My Aunt Comberwell was a severe spinster whom the most suspicious person in the world would scarcely have dared suspect of harboring a criminal man in her domains, and she was devoted to me. I told her I wanted to leave the gentleman in her care for a few days, he not being well, and she consented at once.

I returned to town. I had not been gone more than two hours, and I found the detective asleep at my chambers.

He stared some when I told him our man had given me the slip after all, but I don’t think he suspected me.

When he had really gone, I sent Amy word.

I had not been to the house once since the day I took Stanley Combe to my Aunt Comberwell’s.

I was preparing to go away from Rushbrook. The place had grown hateful to me.

The day before that set for my journey, Amy sent for me.

I went, of course. I had not meant to go away without saying good-by.

Amy was alone in a little retired parlor and reading-room. Never had I seen her look so lovely.


She wore a white dress, with some late roses at her pretty throat, and another cluster of them in her hair.

She was very pale at first, but she blushed painfully when she saw me.

“She blushes for him,” I thought. “Perhaps she blushes at having me know that she loves that bad man.”

She stood hesitating, as I sat down without touching her hand. I could not. I was trembling like a leaf only at the sight of her.

Then she came and stood beside me, with her sweet eyes downcast, her face half turned away.
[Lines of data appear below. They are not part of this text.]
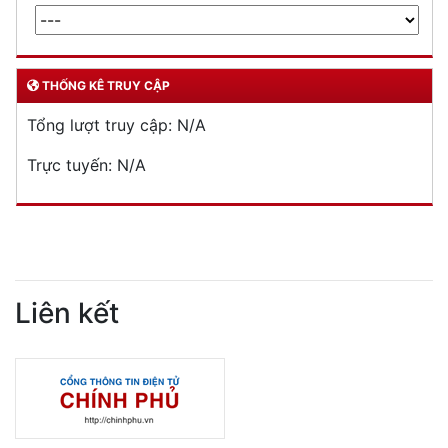
Phòng Quản lý xuất nhập cảnh: Hướng dẫn những quy định mới trong lĩnh
vực xuất cảnh, nhập cảnh của công dân việt nam từ ngày 01/7/2026
LIÊN KẾT
THỐNG KÊ TRUY CẬP
Tổng lượt truy cập:
N/A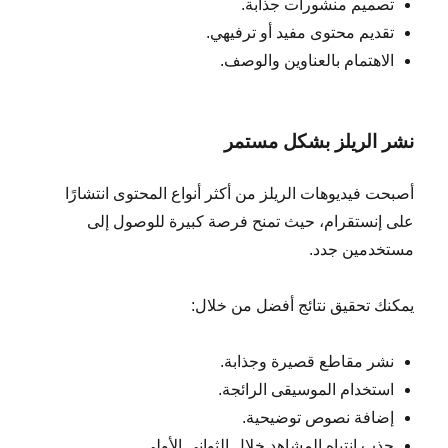
تصميم منشورات جذابة.
تقديم محتوى مفيد أو ترفيهي.
الاهتمام بالعناوين والوصف.
نشر الريلز بشكل مستمر
أصبحت فيديوهات الريلز من أكثر أنواع المحتوى انتشارًا
على إنستقرام، حيث تمنح فرصة كبيرة للوصول إلى
مستخدمين جدد.
يمكنك تحقيق نتائج أفضل من خلال:
نشر مقاطع قصيرة وجذابة.
استخدام الموسيقى الرائجة.
إضافة نصوص توضيحية.
جذب انتباه المشاهد خلال الثواني الأولى.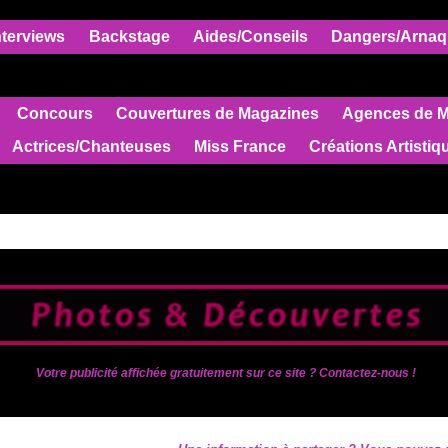
nterviews
Backstage
Aides/Conseils
Dangers/Arnaq
Concours
Couvertures de Magazines
Agences de 
Actrices/Chanteuses
Miss France
Créations Artistiq
Votre publicité affichée gratuitement sur ce site ? Contactez-nous !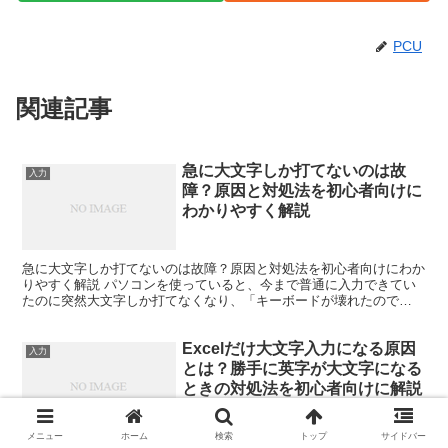
PCU
関連記事
急に大文字しか打てないのは故
入力
障？原因と対処法を初心者向けに
わかりやすく解説
急に大文字しか打てないのは故障？原因と対処法を初心者向けにわか
りやすく解説 パソコンを使っていると、今まで普通に入力できてい
たのに突然大文字しか打てなくなり、「キーボードが壊れたので
は？」と不安になることがあります。 特にパスワード入力やメ...
Excelだけ大文字入力になる原因
入力
とは？勝手に英字が大文字になる
ときの対処法を初心者向けに解説
メニュー
ホーム
検索
トップ
サイドバー
Excelだけ大文字入力になる原因とは？勝手に英字が大文字になると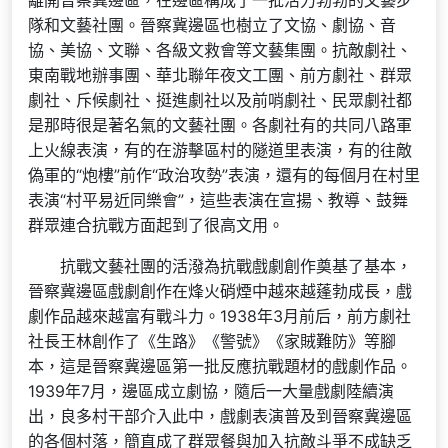
離開晉察冀邊區，在邊區構成了一批活力勃勃的文藝步
隊和文藝社團。晉察冀邊區也樹立了文協、劇協、音
協、美協、文聯、各級文救會等文藝集團。抗敵劇社、
東南戰地辦事團、華北聯年夜文工團、前方劇社、群眾
劇社、斥候劇社、挺進劇社以及前哨劇社、民眾劇社都
是那時很是著名氣的文藝社團。各劇社有的共同八路軍
上火線表演，有的在游擊區村的隧道里表演，有的往敵
偽軍的“炮樓”前作“政治攻勢”表演，還有的每個月在村里
表演“村平易近同樂會”，這些表演在宣揚、教導、鼓舞
群眾連合抗戰方面起到了很高文用。
抗戰文藝社團的活潑為抗戰戲劇創作奠基了基本，
晉察冀邊區戲劇創作在烽火硝煙中越來越蓬勃成長，戲
劇作品越來越富有戰斗力。1938年3月前后，前方劇社
社長王林創作了《生路》《警號》《家賊難防》等腳
本，這是晉察冀邊區第一批反應抗戰題材的戲劇作品。
1939年7月，邊區成立劇協，隨后一大量戲劇陸續演
出，良多村干部介入此中，戲劇表演普及到晉察冀邊區
的各個村落，簡直成了群眾餐與加入抗敵斗爭不成缺乏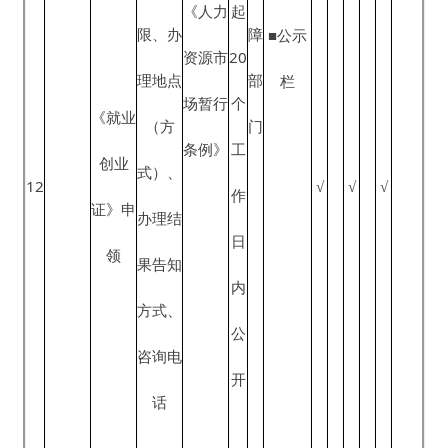
开
公
就业困
对象范
开
15
难人员
√
√
√
围、申
事
认定
请人权
项
利和义
就业困
信
务、申
难人员
息
请条
《政府
16
社会保
√
√
√
■政府
形
人
对就业
件、申
信息公
险补贴
网站
成
力
困难人
请材
开条
申领
■一微
或
资
员（含
料、办
例》、
一端
变
源
公益性
建档立
理流
《就业
更
社
■公开
17
岗位补
√
√
√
“Richard,” she said, after a moment, “I have something to tell you. Stanley Combe is not the wicked forger you think him.”

“I am glad to hear it,” I answered, coldly.

I did not believe it, but I thought if he had told her he was an innocent man, I would not seem to doubt it, for her sake.

Amy glance at me once, then she went on hurriedly:

“It was Stanley’s step-mother who forged the check, and then gave it to him to cash. Of course he had no suspicion that it was not all right, for she had put his father’s name upon it as well as that of the other gentleman, who was also related to her. But she was afraid of him, and did not dare to ask him for money when she found she was in debt and could not pay. When the forgery was found out, she confessed everything to Stanley, and threw herself on his mercy. Stanley assumed everything for her sake, and to spare his father, who, he thought, would suffer more in seeing his idolized wife disgraced than his son. But a few days ago, while Mrs. Combe was out driving, her horses got frightened and ran away with her. She was thrown out, and so badly injured that she died yesterday morning.

“Before she died she confessed everything to her husband, and now the matter is to be hushed up somehow, if possible. Stanley is to be publicly acquitted of all blame by the gentleman whose name was forged, and Mrs. Combe’s folly is to be concealed if that can be done. Are you not glad, Richard, to hear that poor Stanley is not so bad as you thought he was?”

“Yes,” I answered, “I am glad.”

Heaven knows I tried to speak cheerfully, but I am afraid it was a sad failure.

Amy turned suddenly toward me.

“Richard, how blind you are!”

“Am I?”

“Look at me.”

I obeyed, but glanced away instantly. The sweet face was too, too sweet now.

How blind you are, Richard,” she said again, petulantly, but her voice trembled. “Stanley Combe is my cousin. Don’t you remember hearing about him years ago? He has been in school in Germany now a long time. That is why he has not been here before. I was always fond of Stanley as a brother. But—but you are mistaken if you fancy I—”

She stopped.

I glanced up quickly. She was crying.

“Oh, Amy,” I said, “you don’t love me after all?”

“Yes, I do; but it is very hard work to convince you of it.”

I had my darling in my arms the next moment, and that convinced me.